La réponse est : Depuis longtemps, par interruption, parce que j'ai l'impression que le monde de l'art est un peu réservé. Je pense que nous sommes tous un peu touche-à-tout ; mais que pour franchir le cap, ce n'est pas évident. J'ai commencé jeune à travailler, mais n'étant pas dans un milieu social qui s'y prêtait, je suis restée seule. Mais quand, le temps passant, je me suis aperçue que le besoin créatif était toujours là, que d'un exutoire j'en étais venue à quelque chose qui me faisait du bien dans ma vie de tous les jours, je me suis dit : "Pourquoi ne pas montrer ?". Tout professionnaliser. Mais ce n'est pas évident. Car aller montrer son travail n'est pas forcément la partie agréable !

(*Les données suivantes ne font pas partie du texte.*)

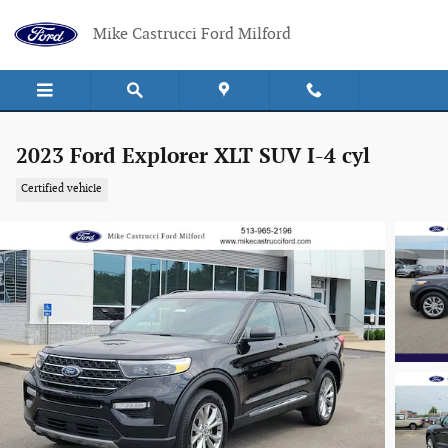
Skip to main content
Mike Castrucci Ford Milford
2023 Ford Explorer XLT SUV I-4 cyl
Certified vehicle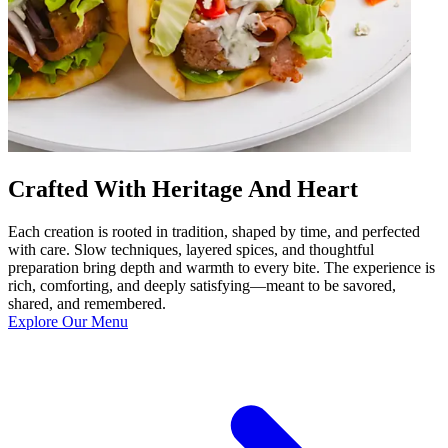
Crafted With Heritage And Heart
Each creation is rooted in tradition, shaped by time, and perfected
with care. Slow techniques, layered spices, and thoughtful
preparation bring depth and warmth to every bite. The experience is
rich, comforting, and deeply satisfying—meant to be savored,
shared, and remembered.
Explore Our Menu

Pour travailler, nous avons tous besoin de montrer nos créations, parce que c'est ce qui nous fait avancer, ce qui nous fait évoluer, parce que si vous vous contentez du fait que ce que vous faites vous plaît, vous n'allez pas au-delà de vos possibilités ! Et puis, les gens nous encouragent, nous incitent à continuer. Mais il n'est pas évident de trouver son physique, de prendre du temps pour participer à des expos. Finalement, le cheminement entre la création et les à-côtés, la question de savoir ce que l'on fait de cette création, m'amènent au point de me dire que j'aimerais ne plus être dans le commerce, mais me retrouver avec des gamins, leur enseigner que chacun peut faire quelque chose de ses mains, bricoler, être dans l'imaginaire ! 

 

ENTRETIEN REALISE A BANNE, AU FESTIVAL BANN'ART ART SINGULIER ART D'AUJOURD'HUI le 6 MAI 2016.